> _What this task involves_:
Extend the forum thread about setting up a PM-45M-CNC mill in Mach3, starting right after its last line.

> _Given text_:

** Begin **

Ray put together a document that describes all the settings needed to get a PM-45M-CNC up and running and I am sure he will see your request and reply soon. In the meantime, I can share what I have figured out through trial and error. I will take a look later on this evening for the config file and can post it when I have it.



GaryL said:


> Hello Ray, I have a pm-45m-cnc, variable speed motor, two speed gearbox, and a pendant. I was wondering if you could point me in the direction of someone who might have this same setup who might be willing to email me a working mach3 xml configuration file.


----------



## benb

I am in the same situation, with the Variable speed and Pendant. I have most things working, but spindle speed control is the main issue, along with a non-functional pendant. Matt said some users with new machines were also having issues with the pendant and he was going to get one setup next week and figure it out. FYI, the Motors on these new machines are running ~12800 steps per in, not the 8000 quoted in the "documentation"


----------



## lim1wph

Hi benb,  I had the same issue with steps per inch. You must have found that calibration button on the Settings page also. I don't have the spindle problem but my pendant is also non functional. I'm very new to this but if there are any settings you want to compare just let me know. Bill


----------



## GaryL

benb said:


> I am in the same situation, with the Variable speed and Pendant. I have most things working, but spindle speed control is the main issue, along with a non-functional pendant. Matt said some users with new machines were also having issues with the pendant and he was going to get one setup next week and figure it out. FYI, the Motors on these new machines are running ~12800 steps per in, not the 8000 quoted in the "documentation"



Hello Benb, I am having a heck of a time with the homing configuration page, I was wondering if you could tell me what you came up with?


----------



## Boswell

here is a screen capture of how I have my Homing and Limits set. I hope it helps.






GaryL said:


> Hello Benb, I am having a heck of a time with the homing configuration page, I was wondering if you could tell me what you came up with?


----------



## GaryL

Hello Boswell, thank you for your homing setup. Did you leave your system as set up at the factory or change the limit switches and home to the sw?


----------



## Boswell

Good point. Yes I did reverse the homing to it now homes to the SW. After having completed the change, i don't think it brought me any value. but also not worth putting back.

BTW, here is my homing setup before I reversed the X and Y homing corner.



BTW, I recommend that you take a screen capture of every single configuration page for later reference. This has come in handy more than once.



GaryL said:


> Hello Boswell, thank you for your homing setup. Did you leave your system as set up at the factory or change the limit switches and home to the sw?


----------



## lim1wph

Hello Boswell,  Are you using 12,800 spm on your machine and how did you come to find it? Was it that Calibration Button on the settings page? I just wondered why it's different than the Setup instructions.  Thanks, Bill


----------



## GaryL

Thank you Boswell, the before axis relocation home and limits screenshot helped me out, my machine is now functional and I am beginning to understand the Mach3 software.


----------



## Boswell

SPM ?  Steps per ?

I am using the 8000 Steps per inch



I have been experimenting with the acceleration and Velocity numbers.

** End **

> _Information shown_:
** Begin **

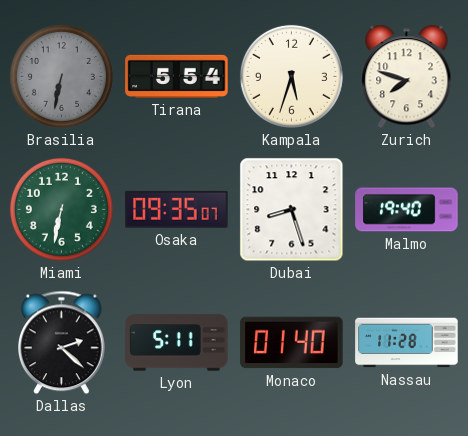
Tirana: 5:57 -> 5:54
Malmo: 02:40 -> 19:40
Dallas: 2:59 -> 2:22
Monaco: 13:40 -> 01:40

** End **

> _Reply_:
Y and Z axis are the same except the Z I use 20 in/Min for Velocity and 10 in/Sec/Sec for acceleration





lim1wph said:


> Hello Boswell,  Are you using 12,800 spm on your machine and how did you come to find it? Was it that Calibration Button on the settings page? I just wondered why it's different than the Setup instructions.  Thanks, Bill


----------



## Boswell

Great to hear [GaryL]. it took me a while to get it all figured out. let me know if you have any more questions that I can help with.



GaryL said:


> Thank you Boswell, the before axis relocation home and limits screenshot helped me out, my machine is now functional and I am beginning to understand the Mach3 software.


----------



## lim1wph

Hi Boswell,  here is what I ended up with for my machine to produce full size tool paths. I wonder if I have something set differently somewhere that requires these settings. However, the motors sound much better since it started making full size tool paths. They use to kind of groan especially when homing Z.  I also noticed that the DRO, before the change, was indicating the correct dimensions from the g code but the actual tool movement was 1/2 scale.  Weird!  Thanks for helping out, Bill


----------



## Boswell

This seems very strange. With the Steps set at 12800 If you go into Mach3 and Set the x Offset to Zero then use MDI to enter G50 <enter> then G0 X2. Does it actually Move 2" ?  The G50 will set any scale factors in Mach3 to 1.0 and of course the G0 X2 will do a rapid move in the x plane of 2".


----------



## GaryL

I was having the same problem with my mill only traveling about 1/2 the actual distance. So I went to the settings tab, axis calibration, set steps per unit and after I measured and input actual distance traveled, it set the parameter to 12800. Now the mill is traveling the actual distance I tell it to.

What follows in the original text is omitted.